James' shot is a big thing for the wolves this season, hopefully he brings some consistancy to the 3pt line where we lacked it last season


----------



## JuX (Oct 11, 2005)

Yep.

I don't remember it correctly, but KG did get double-teamed often. Sixers, and is that Nuggets?


----------



## JuX (Oct 11, 2005)

1. Denver
2. Minnesota
3. Utah

Denver's still a proven team.

Utah could surprise us all, unless Minnesota finds a way to get back to where they once used to be. Right now, I don't know whether Minny is still a potential to win the division. 

Please surprise me.


----------



## endora60 (Jan 5, 2006)

*Jazz:* Best potential/talent in the Nortwest. IF Kirilenko stays healthy and IF Boozer doesn't malinger most of the season, the Jazz should beat the Nuggets and take the division.That won't happen. AK is an eternal injury, and Boozer is...well, he's Boozer.

*Wolves:* Bad chemistry. Kevin Garnett is in a wasteland. Pity him.

*Sonics:* Chemistry worse than the Wolves. Ray Allen is in a wasteland. Pity him.

*Blazers:* Portland should have everyone's sympathy and curiosity votes. They're no threat this year--but they will be, maybe next year, when they've assimilated all their newbies.

*Nuggets:* I'd like to think otherwise, but IMO Denver takes the division again--and probably goes a bit further than last year. I can see them advancing to the second round, with or without Kenyon Martin.


----------



## JuX (Oct 11, 2005)

Utah is the next possible thing if they keeps playing like that all season long.


----------



## Ruff Draft (Nov 21, 2004)

Utah & Denver are playing well. Minne has had some recent spurts. I hope they just keep it up!

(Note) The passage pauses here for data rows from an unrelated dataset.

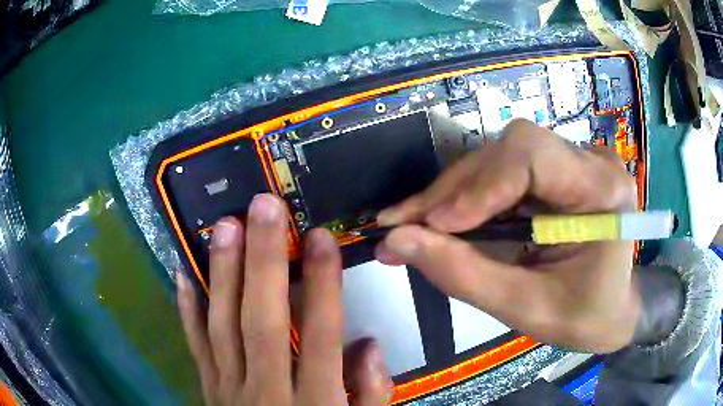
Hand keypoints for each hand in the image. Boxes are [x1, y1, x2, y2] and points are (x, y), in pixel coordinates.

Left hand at [177, 194, 391, 404]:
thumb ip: (369, 394)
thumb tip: (368, 346)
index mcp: (314, 404)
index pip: (318, 336)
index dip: (321, 285)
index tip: (320, 237)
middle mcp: (266, 392)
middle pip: (262, 322)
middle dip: (263, 262)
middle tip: (263, 208)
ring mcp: (228, 389)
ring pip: (222, 326)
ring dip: (223, 274)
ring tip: (225, 226)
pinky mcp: (209, 388)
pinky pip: (195, 345)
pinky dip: (187, 308)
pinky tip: (183, 272)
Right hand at [375, 119, 640, 352]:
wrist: (613, 308)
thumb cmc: (584, 317)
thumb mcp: (527, 309)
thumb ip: (465, 275)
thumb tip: (397, 241)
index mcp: (602, 190)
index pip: (532, 154)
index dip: (478, 184)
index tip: (433, 226)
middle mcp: (591, 161)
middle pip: (509, 151)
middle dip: (454, 191)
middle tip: (403, 226)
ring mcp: (575, 159)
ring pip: (499, 158)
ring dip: (453, 194)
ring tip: (414, 226)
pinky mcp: (558, 168)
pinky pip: (505, 171)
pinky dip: (469, 197)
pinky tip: (444, 220)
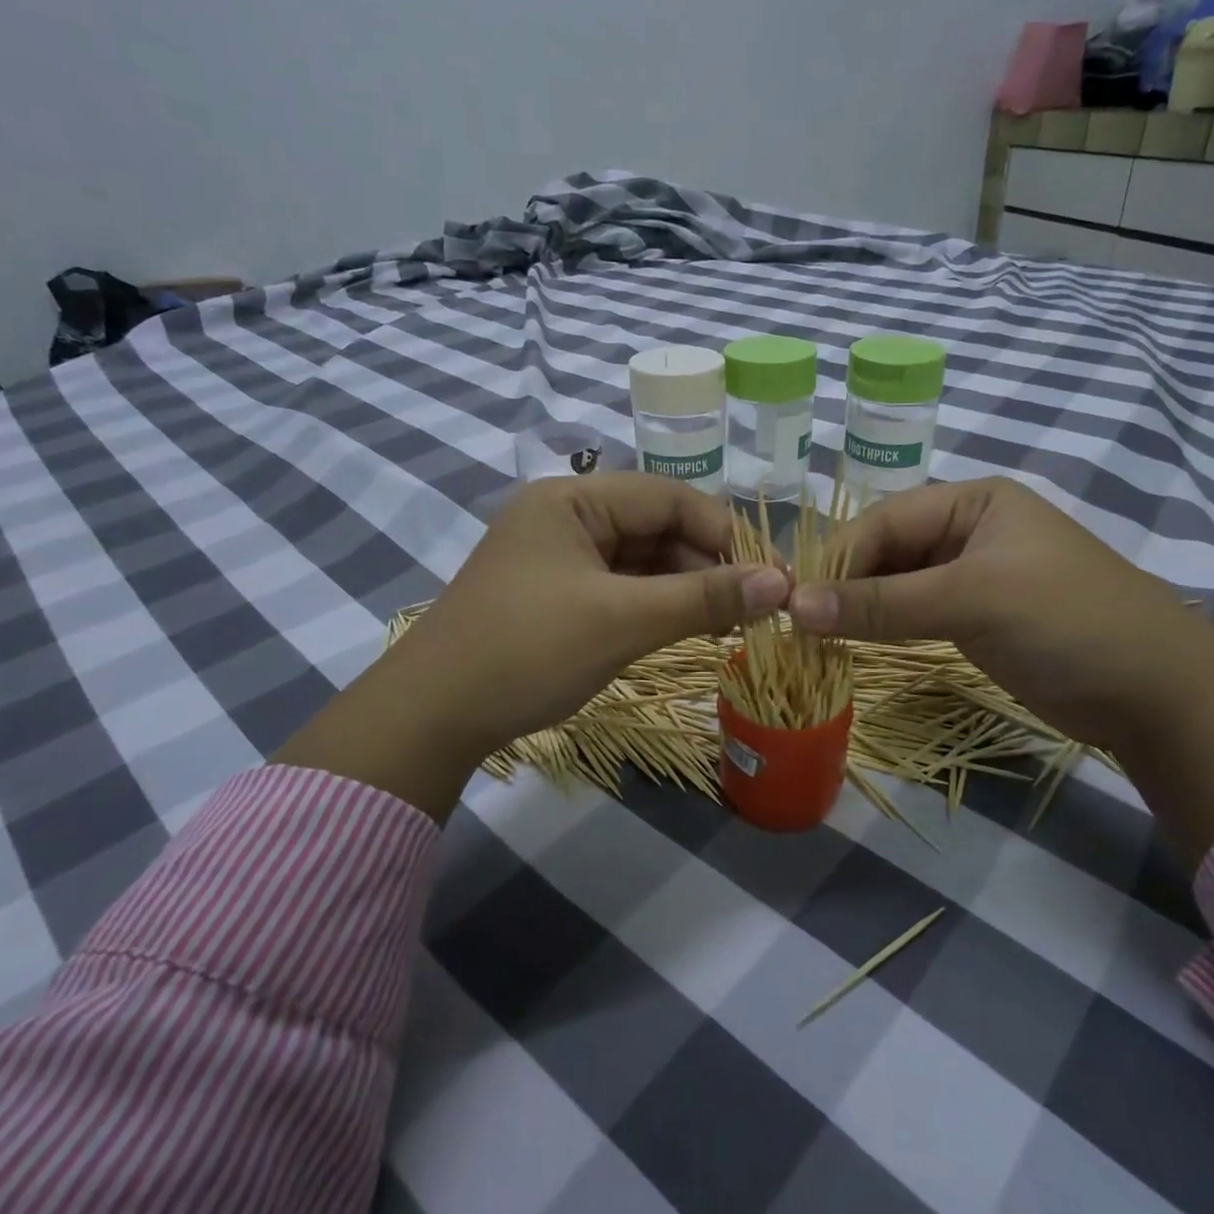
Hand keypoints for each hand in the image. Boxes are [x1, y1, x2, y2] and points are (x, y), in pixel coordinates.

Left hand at [275, 474, 787, 818]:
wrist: (432, 717)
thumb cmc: (528, 651)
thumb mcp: (623, 621)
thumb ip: (703, 598)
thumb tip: (781, 583)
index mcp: (572, 499)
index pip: (667, 496)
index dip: (723, 531)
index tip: (767, 576)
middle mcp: (565, 517)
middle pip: (655, 526)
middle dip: (704, 564)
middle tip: (751, 608)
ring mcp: (557, 557)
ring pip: (640, 560)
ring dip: (682, 588)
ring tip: (725, 625)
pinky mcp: (554, 594)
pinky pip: (618, 587)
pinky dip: (652, 606)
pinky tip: (681, 630)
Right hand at [790, 478, 1201, 746]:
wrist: (1159, 694)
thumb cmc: (1066, 622)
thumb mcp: (971, 601)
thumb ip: (881, 603)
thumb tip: (795, 607)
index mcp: (972, 500)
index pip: (883, 521)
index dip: (837, 560)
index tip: (796, 602)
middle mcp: (967, 529)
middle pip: (886, 550)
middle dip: (846, 586)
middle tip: (803, 627)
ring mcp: (972, 574)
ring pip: (896, 584)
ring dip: (861, 609)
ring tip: (819, 640)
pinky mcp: (976, 616)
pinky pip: (915, 613)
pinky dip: (885, 627)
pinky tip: (856, 645)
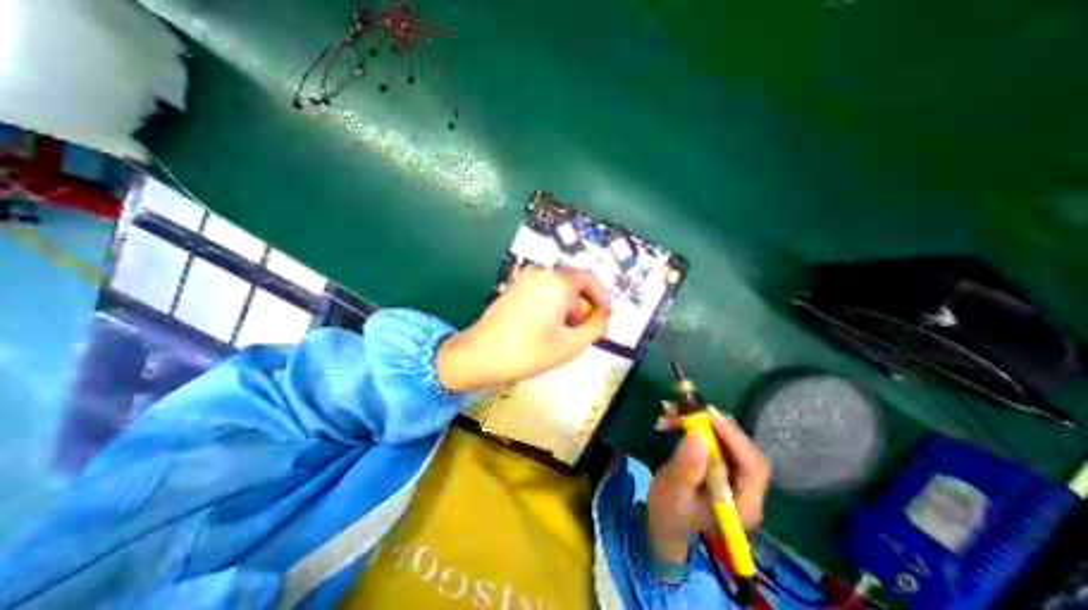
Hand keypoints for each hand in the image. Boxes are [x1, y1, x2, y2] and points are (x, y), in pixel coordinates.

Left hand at [437, 269, 611, 393]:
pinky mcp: (513, 287)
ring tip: (557, 335)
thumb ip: (597, 326)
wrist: (480, 355)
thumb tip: (605, 313)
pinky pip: (542, 292)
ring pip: (557, 290)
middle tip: (576, 335)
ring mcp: (524, 278)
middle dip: (580, 309)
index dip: (601, 298)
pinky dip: (549, 307)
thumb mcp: (572, 344)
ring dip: (564, 309)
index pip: (590, 279)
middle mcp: (541, 272)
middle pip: (573, 286)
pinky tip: (541, 329)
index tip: (601, 319)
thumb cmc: (529, 351)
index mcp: (557, 281)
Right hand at [644, 402, 771, 563]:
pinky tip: (677, 418)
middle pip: (744, 448)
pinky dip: (697, 423)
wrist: (665, 519)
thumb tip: (698, 433)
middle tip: (688, 407)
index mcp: (743, 504)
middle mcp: (747, 487)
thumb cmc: (670, 510)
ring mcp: (736, 473)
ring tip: (674, 411)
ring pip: (729, 437)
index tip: (709, 415)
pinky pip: (717, 436)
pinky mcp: (723, 461)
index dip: (734, 437)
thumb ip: (688, 466)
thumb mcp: (674, 491)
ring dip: (703, 420)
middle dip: (716, 424)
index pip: (753, 466)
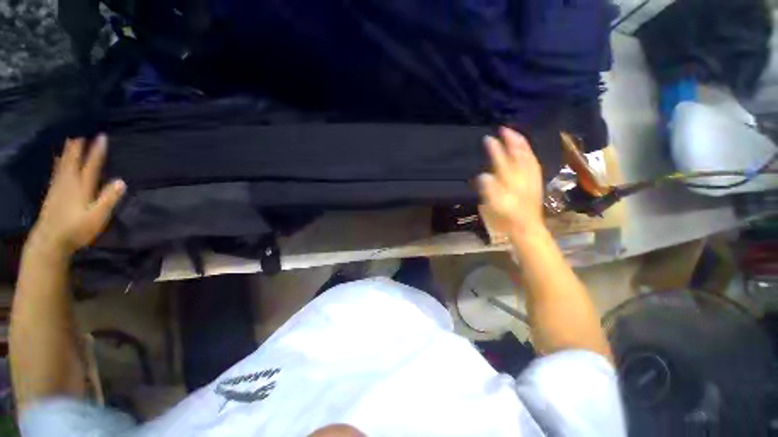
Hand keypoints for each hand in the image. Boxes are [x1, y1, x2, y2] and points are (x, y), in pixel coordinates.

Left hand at [28, 136, 125, 255]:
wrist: (50, 240)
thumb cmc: (77, 229)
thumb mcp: (98, 216)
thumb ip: (109, 199)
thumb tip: (121, 181)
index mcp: (82, 187)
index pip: (92, 165)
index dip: (97, 151)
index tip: (101, 136)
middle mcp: (69, 182)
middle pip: (74, 161)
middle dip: (79, 147)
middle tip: (82, 132)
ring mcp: (58, 187)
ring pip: (63, 164)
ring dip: (68, 152)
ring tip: (70, 140)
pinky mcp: (52, 193)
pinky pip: (55, 172)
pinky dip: (57, 163)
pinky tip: (57, 159)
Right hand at [478, 127, 544, 237]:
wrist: (526, 227)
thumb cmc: (506, 218)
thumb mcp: (493, 207)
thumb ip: (489, 190)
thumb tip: (484, 175)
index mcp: (510, 182)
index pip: (501, 161)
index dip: (495, 149)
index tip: (488, 138)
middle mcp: (522, 176)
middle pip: (518, 154)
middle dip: (512, 140)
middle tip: (504, 129)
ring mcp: (531, 178)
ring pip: (528, 156)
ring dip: (522, 144)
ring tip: (515, 135)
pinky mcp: (536, 182)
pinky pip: (534, 163)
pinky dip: (529, 154)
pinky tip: (527, 152)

MIKE JAMES WHERE ARE YOU!?


----------



## JuX (Oct 11, 2005)

XMATTHEWX said:


> Utah & Denver are playing well. Minne has had some recent spurts. I hope they just keep it up!
> 
> *MIKE JAMES WHERE ARE YOU!?*


He got abducted by an alien. Specifically speaking, Sam Cassell.


----------



## Ruff Draft (Nov 21, 2004)

If we can play better ball I think we come in 2nd to Utah. We can be just as good as Denver however my homerism is kicking in...


----------



## JuX (Oct 11, 2005)

I'm rooting for Utah, truthfully, to win the NW instead of Denver. Without Boozer, they still are able to.


----------